Aristophania T2, la pression monte dans l’Azur

La suite d’un conte fantastique qui joue à Mary Poppins en plus hard et à Peter Pan réunis. Xavier Dorison et Joël Parnotte au dessin ont reconstitué le duo du flamboyant Maître d’armes. Le récit d’Aristophania, qui en est à son second opus, a l’Azur pour roi. Des enfants en mal de destin hors du commun, un Roi banni dangereux et une vieille comtesse, Aristophania, qui vole, à grand chapeau, il y a dans cette saga beaucoup de recherche, de mystère, de combats des forces du bien contre celles du mal. On avait parlé de fantaisie pour le premier tome, mais de plus en plus dramatique, violente, et romantique aussi.
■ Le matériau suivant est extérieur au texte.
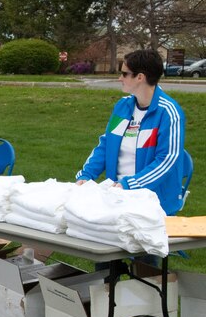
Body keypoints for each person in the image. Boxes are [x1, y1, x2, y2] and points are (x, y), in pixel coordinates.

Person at [75, 49, 186, 216]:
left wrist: (129, 185)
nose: (120, 78)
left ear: (140, 77)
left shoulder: (169, 112)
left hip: (153, 203)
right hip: (116, 197)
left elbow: (167, 160)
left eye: (124, 73)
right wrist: (86, 175)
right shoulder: (123, 106)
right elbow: (106, 145)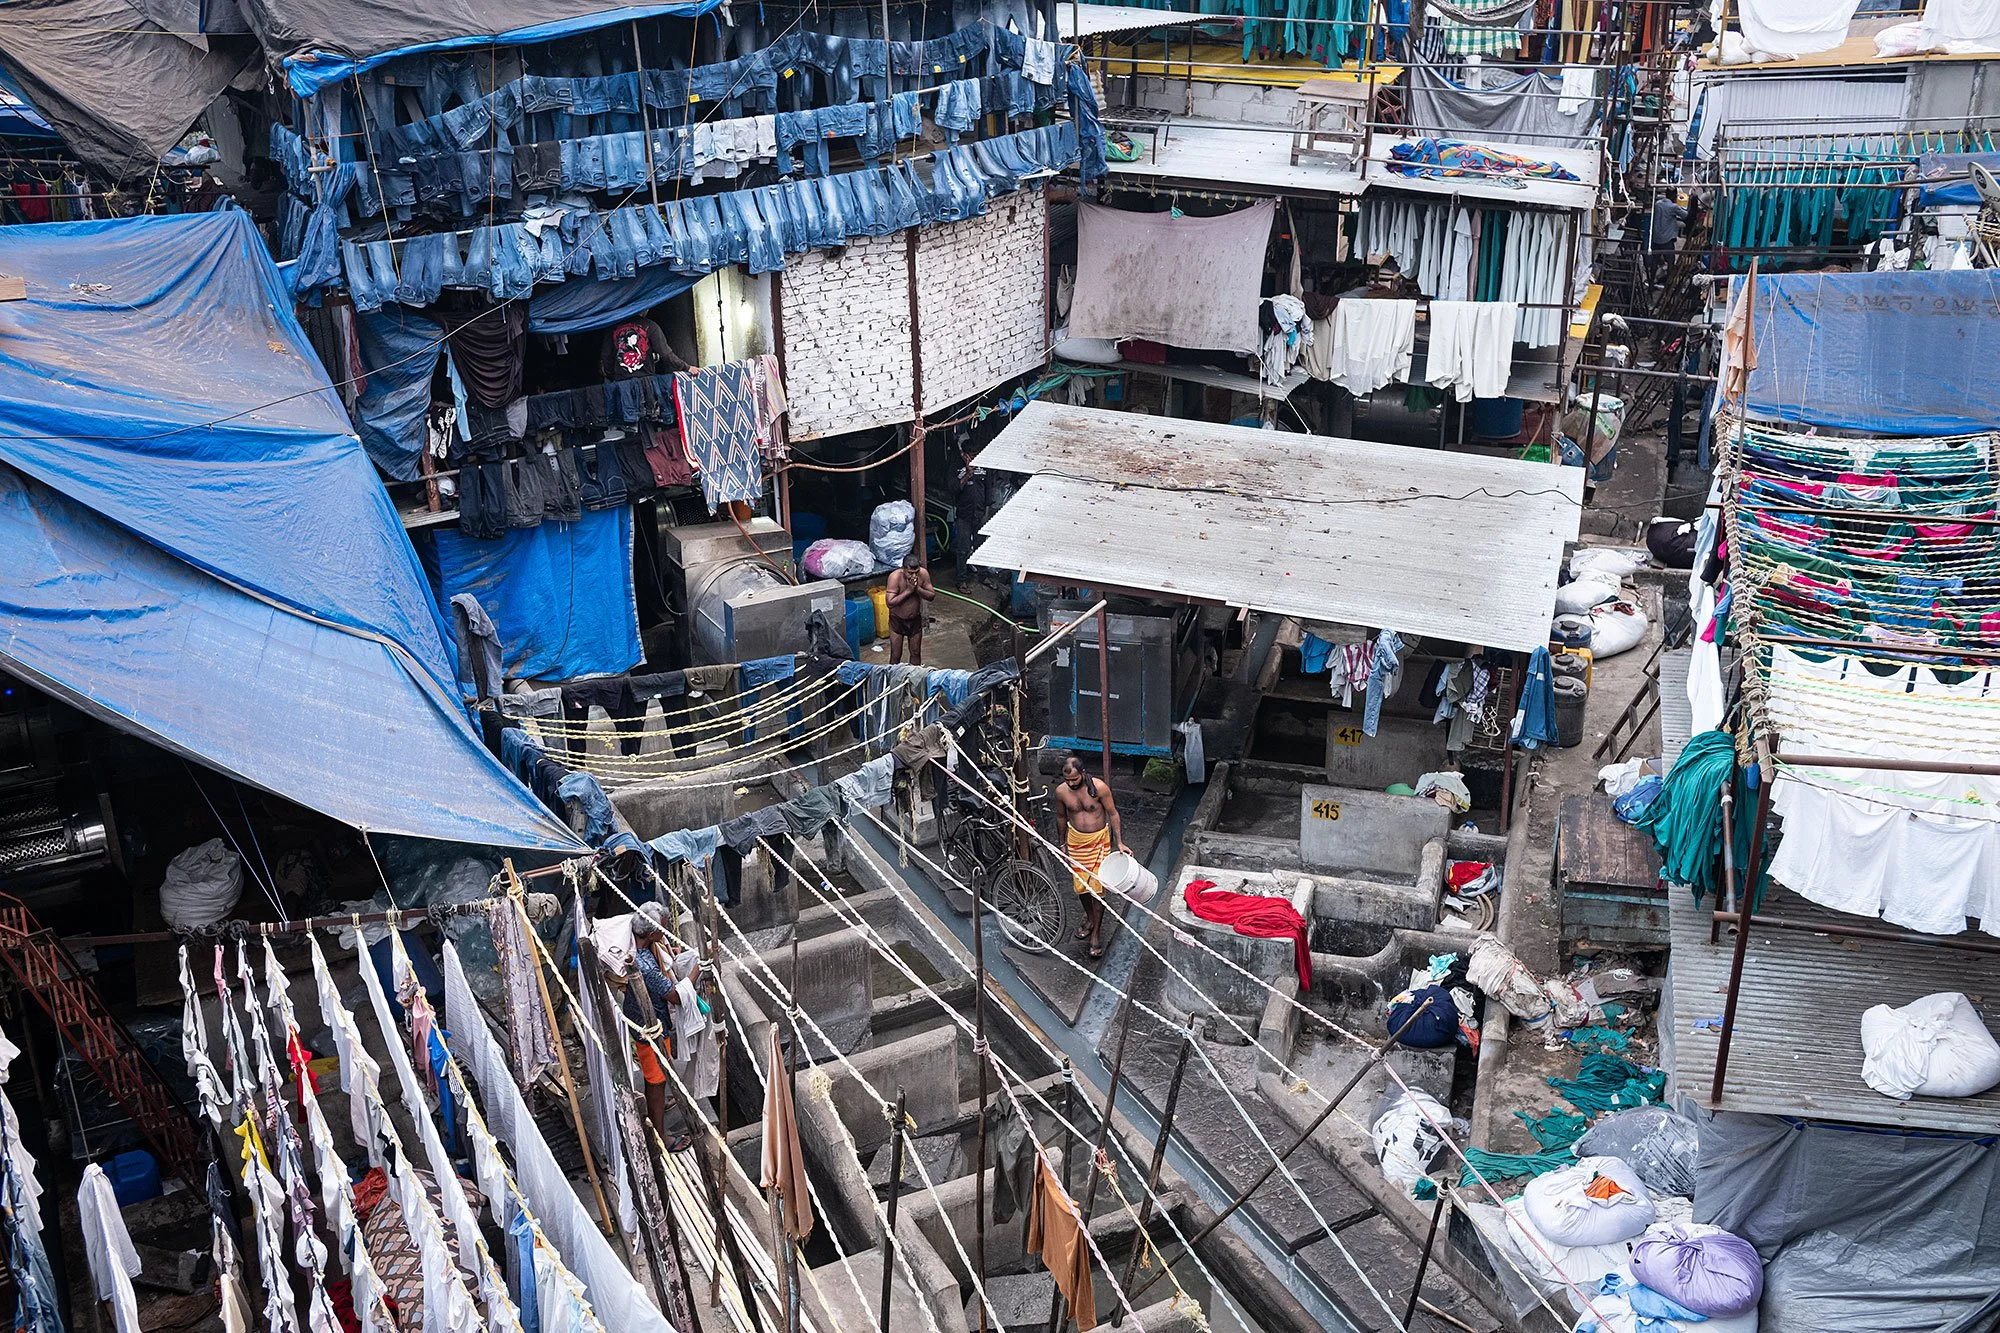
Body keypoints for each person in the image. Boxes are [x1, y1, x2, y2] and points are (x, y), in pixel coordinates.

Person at [591, 901, 695, 1151]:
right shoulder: (645, 965)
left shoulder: (639, 942)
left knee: (659, 1070)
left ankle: (655, 1104)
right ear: (650, 934)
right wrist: (698, 970)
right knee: (656, 1077)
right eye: (664, 930)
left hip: (642, 1017)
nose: (666, 934)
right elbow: (675, 996)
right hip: (649, 1025)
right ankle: (661, 1138)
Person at [1052, 755, 1129, 960]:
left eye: (1075, 780)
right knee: (1081, 888)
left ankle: (1095, 934)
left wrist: (1119, 842)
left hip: (1099, 842)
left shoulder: (1100, 788)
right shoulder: (1061, 791)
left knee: (1098, 888)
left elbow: (1113, 813)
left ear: (1083, 773)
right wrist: (1062, 844)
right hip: (1076, 842)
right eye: (1067, 780)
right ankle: (1090, 917)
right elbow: (1061, 817)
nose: (1071, 783)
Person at [886, 551, 935, 665]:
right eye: (910, 573)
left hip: (915, 620)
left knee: (916, 653)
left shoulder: (923, 574)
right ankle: (891, 680)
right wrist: (908, 591)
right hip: (897, 621)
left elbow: (931, 595)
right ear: (903, 569)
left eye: (916, 572)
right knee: (896, 654)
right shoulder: (894, 577)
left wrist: (917, 589)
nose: (914, 576)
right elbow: (890, 602)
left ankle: (915, 680)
Un beau mélange des genres bien mené par Dorison.

Aristophania

Monsieur Cayenne soigne la mère des enfants qui a été interceptée par le Roi banni puis recouverte de Calamyrhs, catalyseur puissant empêchant l’énergie de regagner son corps. Cayenne leur raconte comment les membres de la cour Sombre en manque d’Azur le vole aux autres qui deviennent leurs esclaves. Seule la comtesse et ceux de la cour d’Azur peuvent attirer l’Azur qui est dans la nature. De retour, la Comtesse précise aux enfants que la femme qui est leur mère ne montre que sa part sombre à cause de la Calamyrhs et seule la source Aurore peut la soigner. Ses enfants peuvent la trouver. Mais la Comtesse Aristophania est en conflit avec la reine qui veut qu’elle renvoie le enfants chez eux, hors de l’Azur. Pas question d’en faire des disciples à moins qu’en sept jours l’un d’eux attire l’Azur à lui. Les expériences et les leçons peuvent commencer.

Progredientes

Une drôle d’école, avec des énigmes, des épreuves, des pièges et l’histoire de l’Azur. Des pouvoirs magiques sont en jeu. Parnotte fait vivre avec brio cette histoire qui a maintenant bien pris ses marques. On sait où on va désormais et des personnages diaboliques envahissent la scène, la violence aussi, redoutable et impitoyable. On gravit un échelon et les enfants ont des caractères différents. La pression monte et le face noire prend la main.